BEGIN Page text

What are these books actually called? That way I will be able to find some?

And how did the books calculate them?

There were books just called "trig tables"
They were also included in books like
amazon.com/Marks-Standard-Handbook-Mechanical-Engineers/dp/0071428674
I can't swear the current edition still contains them. Calculators are so common, they may have been dropped.
But you can find trig tables and Mark's (maybe not the latest edition) online as PDFs.

How was it done? Tediously!
www2.clarku.edu/~djoyce/trig/compute.html

Here's another method from long ago.
johndcook.com/blog/2014/11/23/compute-trig-tables/

>not using a slide rule

sin(x)=0

I always just did it in my head. How precise do you need to be here? Are we sending a man to Mars or just building rafters?

Sending a man to mars and beyond

Just draw a triangle with the appropriate angle.

...

Here's another comfy "by hand" table for EE calculations. It was used back when calculators weren't readily available in field work.

They are ratios. They can be calculated. Calculating them for precise angles is tedious That's why That's why Icharus invented calculators. But he calculated too close to infinity and alas his calculator made of wax and bird feathers erred him into an imaginary number.

Have you got a reference?

Functions of sin are known to be easier than those others without a calculator. All you need is to place candles in the shape of a pentagram and have massive orgies around them. While this is happening, place a paper with the angle you want to find the sin of in the center of the pentagram, and wait for tue full moon. As the full moon hits, everybody will simultaneously and instantaneously climax, and the combined energy will convert the paper into the answer which you seek.

Good luck friend

this is how calculators do trig computations, but it's very difficult for us to do that in our heads

think i'm wrong? do sin(2pi/5) using 2 iterations of cordic and show your work

Nah bro satan is responding at the moment anyone have hi no. ?

END Page text

__Parts of the exercise__
1. Why does the forum thread say the current edition of the handbook may no longer contain trig tables?
2. Print the forum thread's text between "What are these" and "it done? Tediously!", inclusive.
The entries have no connection to the forum thread.

BEGIN Record extracts

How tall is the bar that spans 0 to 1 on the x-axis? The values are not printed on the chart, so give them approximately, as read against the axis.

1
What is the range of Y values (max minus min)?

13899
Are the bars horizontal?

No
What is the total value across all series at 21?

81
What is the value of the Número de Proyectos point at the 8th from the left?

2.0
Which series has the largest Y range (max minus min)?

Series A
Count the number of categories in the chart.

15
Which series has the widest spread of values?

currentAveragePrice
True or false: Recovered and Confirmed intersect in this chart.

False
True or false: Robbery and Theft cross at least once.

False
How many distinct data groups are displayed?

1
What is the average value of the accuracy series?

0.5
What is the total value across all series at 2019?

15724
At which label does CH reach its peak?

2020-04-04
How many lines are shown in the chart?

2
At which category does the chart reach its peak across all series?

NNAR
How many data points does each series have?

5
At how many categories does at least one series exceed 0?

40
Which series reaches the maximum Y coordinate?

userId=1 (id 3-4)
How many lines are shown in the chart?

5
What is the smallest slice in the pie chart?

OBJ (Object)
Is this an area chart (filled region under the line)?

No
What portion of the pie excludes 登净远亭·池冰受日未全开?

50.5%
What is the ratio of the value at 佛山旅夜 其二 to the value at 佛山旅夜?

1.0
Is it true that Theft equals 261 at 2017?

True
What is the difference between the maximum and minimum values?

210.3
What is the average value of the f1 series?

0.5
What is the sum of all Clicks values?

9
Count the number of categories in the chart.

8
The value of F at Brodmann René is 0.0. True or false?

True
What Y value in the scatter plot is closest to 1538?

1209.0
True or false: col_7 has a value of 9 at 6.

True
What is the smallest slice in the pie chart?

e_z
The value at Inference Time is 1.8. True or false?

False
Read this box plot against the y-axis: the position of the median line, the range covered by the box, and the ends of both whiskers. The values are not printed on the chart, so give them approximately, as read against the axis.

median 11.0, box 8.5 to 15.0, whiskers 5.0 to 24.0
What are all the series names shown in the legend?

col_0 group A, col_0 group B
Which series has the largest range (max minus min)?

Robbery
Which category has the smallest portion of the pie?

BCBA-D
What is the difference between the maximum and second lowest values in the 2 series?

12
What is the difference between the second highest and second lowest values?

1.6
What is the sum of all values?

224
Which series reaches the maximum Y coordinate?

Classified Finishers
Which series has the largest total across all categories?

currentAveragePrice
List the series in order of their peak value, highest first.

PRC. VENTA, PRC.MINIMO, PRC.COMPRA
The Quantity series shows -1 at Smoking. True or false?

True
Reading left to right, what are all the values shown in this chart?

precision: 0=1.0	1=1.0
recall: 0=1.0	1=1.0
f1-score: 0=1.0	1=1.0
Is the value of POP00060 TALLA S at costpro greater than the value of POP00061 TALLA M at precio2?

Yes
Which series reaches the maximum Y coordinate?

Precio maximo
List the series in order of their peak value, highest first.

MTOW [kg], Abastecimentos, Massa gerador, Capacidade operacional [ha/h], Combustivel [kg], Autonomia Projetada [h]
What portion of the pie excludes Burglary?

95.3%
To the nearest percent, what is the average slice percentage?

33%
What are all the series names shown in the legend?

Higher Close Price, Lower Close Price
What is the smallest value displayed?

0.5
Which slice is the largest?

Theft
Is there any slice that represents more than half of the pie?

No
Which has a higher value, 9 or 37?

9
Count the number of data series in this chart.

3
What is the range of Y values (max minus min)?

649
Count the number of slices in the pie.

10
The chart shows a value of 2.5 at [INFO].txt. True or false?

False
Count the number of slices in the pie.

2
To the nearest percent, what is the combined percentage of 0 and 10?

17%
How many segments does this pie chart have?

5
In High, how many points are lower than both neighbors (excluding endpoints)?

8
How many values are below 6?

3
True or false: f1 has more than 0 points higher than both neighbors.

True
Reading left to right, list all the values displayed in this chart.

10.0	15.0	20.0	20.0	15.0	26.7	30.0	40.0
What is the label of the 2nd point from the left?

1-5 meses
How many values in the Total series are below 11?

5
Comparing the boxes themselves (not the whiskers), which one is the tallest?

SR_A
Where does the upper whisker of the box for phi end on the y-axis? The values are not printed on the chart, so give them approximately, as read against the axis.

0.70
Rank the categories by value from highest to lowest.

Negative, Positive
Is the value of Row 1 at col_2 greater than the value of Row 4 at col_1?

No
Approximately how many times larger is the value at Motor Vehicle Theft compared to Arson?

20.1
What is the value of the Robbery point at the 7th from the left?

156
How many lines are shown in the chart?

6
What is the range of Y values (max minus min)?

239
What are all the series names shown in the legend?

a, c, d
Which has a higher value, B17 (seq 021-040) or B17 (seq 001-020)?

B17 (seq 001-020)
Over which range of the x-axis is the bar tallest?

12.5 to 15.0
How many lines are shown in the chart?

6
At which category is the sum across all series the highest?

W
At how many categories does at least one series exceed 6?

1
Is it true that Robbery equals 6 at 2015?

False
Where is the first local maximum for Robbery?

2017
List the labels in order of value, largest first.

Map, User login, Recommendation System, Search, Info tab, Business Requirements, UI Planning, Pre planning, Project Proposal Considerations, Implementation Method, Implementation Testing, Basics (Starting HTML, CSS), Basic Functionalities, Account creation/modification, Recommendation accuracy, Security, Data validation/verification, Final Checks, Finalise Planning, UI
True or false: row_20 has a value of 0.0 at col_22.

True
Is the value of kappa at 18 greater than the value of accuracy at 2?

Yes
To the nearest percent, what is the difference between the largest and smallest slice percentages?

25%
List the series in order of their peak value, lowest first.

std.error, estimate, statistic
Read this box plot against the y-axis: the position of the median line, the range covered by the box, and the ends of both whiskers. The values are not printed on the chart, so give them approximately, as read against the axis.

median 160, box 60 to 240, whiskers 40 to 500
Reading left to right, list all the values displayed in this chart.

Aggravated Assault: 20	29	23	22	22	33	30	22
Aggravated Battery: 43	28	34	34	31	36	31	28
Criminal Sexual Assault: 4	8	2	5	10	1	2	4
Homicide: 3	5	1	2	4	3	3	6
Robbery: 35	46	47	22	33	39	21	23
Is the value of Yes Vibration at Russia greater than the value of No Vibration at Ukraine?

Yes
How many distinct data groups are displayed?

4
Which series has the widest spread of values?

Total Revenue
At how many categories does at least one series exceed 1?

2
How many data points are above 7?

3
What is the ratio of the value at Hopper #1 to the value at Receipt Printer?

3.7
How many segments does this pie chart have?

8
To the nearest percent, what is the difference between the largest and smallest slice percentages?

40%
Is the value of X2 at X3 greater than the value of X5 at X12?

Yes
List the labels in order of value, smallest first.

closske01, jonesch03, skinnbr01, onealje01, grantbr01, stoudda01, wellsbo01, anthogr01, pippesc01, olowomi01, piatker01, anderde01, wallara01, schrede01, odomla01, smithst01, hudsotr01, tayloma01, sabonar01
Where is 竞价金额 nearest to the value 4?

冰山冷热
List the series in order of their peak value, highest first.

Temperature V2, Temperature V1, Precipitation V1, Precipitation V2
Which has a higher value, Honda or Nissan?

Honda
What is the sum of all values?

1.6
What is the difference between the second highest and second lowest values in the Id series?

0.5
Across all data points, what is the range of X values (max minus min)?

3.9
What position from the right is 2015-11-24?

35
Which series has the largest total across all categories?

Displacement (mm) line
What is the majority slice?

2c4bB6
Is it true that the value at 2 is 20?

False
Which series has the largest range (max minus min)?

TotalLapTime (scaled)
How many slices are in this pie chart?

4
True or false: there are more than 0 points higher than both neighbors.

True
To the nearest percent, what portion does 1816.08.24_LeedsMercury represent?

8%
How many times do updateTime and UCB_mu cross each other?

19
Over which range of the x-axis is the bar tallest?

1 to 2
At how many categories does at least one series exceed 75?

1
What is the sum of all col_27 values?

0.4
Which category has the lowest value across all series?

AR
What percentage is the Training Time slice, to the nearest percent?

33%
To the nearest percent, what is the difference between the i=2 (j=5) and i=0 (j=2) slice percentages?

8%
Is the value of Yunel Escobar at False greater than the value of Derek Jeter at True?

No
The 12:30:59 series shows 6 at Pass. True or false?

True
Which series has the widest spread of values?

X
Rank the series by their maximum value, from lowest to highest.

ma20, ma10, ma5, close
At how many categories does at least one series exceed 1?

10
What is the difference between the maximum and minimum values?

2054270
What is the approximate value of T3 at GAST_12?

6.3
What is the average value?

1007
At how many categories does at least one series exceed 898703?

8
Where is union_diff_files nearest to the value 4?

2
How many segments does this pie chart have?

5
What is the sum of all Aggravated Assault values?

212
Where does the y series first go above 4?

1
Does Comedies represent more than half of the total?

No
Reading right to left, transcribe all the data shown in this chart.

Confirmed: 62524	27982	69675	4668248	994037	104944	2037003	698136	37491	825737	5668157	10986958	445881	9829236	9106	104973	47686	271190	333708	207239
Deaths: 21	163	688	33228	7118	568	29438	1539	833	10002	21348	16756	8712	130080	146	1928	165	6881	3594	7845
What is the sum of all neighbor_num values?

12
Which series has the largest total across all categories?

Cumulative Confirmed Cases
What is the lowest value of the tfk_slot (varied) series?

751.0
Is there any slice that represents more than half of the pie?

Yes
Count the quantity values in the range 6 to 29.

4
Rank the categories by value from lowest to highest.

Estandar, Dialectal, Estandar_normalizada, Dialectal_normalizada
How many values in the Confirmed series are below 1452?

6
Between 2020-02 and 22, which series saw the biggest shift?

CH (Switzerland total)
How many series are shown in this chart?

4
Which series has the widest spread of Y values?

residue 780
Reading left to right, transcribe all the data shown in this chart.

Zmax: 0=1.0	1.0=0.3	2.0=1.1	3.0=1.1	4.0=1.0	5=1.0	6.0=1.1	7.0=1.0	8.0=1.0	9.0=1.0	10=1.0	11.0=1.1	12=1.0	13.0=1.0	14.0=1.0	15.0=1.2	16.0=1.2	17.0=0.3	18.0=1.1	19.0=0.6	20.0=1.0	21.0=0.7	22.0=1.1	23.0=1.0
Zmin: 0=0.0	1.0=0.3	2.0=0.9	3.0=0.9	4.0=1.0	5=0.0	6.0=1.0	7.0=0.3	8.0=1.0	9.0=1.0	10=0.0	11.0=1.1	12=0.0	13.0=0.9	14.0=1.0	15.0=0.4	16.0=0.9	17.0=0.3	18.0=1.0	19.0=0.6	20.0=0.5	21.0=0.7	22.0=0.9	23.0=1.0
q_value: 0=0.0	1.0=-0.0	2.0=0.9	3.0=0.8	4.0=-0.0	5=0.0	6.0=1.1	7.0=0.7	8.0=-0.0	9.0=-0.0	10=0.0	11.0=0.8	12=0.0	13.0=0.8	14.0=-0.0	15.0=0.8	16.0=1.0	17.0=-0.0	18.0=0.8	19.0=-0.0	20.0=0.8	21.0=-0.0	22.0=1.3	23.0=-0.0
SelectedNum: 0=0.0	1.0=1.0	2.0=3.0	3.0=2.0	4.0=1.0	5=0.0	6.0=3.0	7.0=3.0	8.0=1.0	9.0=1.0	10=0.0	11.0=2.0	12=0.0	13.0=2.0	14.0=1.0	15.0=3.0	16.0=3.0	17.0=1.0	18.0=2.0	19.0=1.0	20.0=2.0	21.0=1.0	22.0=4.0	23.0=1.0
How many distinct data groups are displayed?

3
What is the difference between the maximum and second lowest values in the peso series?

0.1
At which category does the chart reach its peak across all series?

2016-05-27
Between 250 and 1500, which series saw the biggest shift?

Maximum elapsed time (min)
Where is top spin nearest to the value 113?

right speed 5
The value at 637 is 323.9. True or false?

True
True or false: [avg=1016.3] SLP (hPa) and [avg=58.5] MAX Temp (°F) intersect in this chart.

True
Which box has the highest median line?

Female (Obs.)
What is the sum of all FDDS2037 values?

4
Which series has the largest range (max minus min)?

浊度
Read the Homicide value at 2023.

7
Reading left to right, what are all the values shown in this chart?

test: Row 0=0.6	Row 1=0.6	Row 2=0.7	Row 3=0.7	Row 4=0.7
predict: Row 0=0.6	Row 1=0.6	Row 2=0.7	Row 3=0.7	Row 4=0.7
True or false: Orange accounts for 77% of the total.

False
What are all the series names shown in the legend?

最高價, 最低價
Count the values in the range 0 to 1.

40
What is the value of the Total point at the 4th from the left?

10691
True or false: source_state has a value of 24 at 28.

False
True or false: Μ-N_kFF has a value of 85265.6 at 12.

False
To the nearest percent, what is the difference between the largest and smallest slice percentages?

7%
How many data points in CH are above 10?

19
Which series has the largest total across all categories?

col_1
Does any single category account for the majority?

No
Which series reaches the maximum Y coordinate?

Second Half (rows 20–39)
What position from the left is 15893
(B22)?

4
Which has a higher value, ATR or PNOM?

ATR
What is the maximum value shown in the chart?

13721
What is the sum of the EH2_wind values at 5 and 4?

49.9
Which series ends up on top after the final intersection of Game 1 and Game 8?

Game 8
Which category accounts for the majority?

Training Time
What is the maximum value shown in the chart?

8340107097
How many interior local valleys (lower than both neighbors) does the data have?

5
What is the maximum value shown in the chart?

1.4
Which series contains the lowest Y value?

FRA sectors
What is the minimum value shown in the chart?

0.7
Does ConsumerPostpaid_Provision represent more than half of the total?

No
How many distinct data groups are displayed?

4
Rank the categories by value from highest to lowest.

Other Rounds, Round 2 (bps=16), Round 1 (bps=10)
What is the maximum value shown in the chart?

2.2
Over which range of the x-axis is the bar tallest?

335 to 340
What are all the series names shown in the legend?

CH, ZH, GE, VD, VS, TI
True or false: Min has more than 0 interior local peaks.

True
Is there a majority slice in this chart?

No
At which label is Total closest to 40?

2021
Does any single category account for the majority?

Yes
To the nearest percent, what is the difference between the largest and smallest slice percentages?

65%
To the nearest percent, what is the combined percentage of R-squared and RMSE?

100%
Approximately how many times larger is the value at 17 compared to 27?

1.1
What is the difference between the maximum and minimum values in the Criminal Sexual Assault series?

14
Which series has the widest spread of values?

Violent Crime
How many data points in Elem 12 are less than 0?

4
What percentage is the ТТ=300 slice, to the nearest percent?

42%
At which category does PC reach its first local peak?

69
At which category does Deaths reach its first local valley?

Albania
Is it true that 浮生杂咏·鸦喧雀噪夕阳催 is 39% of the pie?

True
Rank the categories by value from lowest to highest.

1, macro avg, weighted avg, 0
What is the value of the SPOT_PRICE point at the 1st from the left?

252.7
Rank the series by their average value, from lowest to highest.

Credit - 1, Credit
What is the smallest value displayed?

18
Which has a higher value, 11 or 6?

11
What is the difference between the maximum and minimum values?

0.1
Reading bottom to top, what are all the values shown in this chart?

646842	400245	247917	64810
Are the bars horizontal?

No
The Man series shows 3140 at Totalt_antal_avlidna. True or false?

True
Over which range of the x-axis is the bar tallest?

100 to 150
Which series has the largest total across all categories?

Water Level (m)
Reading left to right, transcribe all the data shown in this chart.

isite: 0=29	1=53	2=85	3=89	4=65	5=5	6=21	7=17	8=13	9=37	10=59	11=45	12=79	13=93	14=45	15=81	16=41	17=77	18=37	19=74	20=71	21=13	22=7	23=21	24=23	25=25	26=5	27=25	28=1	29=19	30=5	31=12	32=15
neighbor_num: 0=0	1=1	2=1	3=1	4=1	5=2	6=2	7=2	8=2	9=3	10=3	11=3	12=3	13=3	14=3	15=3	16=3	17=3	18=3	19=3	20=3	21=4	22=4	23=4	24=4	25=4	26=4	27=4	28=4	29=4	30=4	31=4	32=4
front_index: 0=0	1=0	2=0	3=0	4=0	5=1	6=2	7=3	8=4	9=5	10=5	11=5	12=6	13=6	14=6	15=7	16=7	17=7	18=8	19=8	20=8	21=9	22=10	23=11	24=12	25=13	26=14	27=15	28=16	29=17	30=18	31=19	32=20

END Record extracts

__Results by task__
1. Calculators are so common that the tables may have been dropped.

2.
What are these books actually called? That way I will be able to find some?

And how did the books calculate them?

There were books just called "trig tables"
They were also included in books like
amazon.com/Marks-Standard-Handbook-Mechanical-Engineers/dp/0071428674
I can't swear the current edition still contains them. Calculators are so common, they may have been dropped.
But you can find trig tables and Mark's (maybe not the latest edition) online as PDFs.

How was it done? Tediously!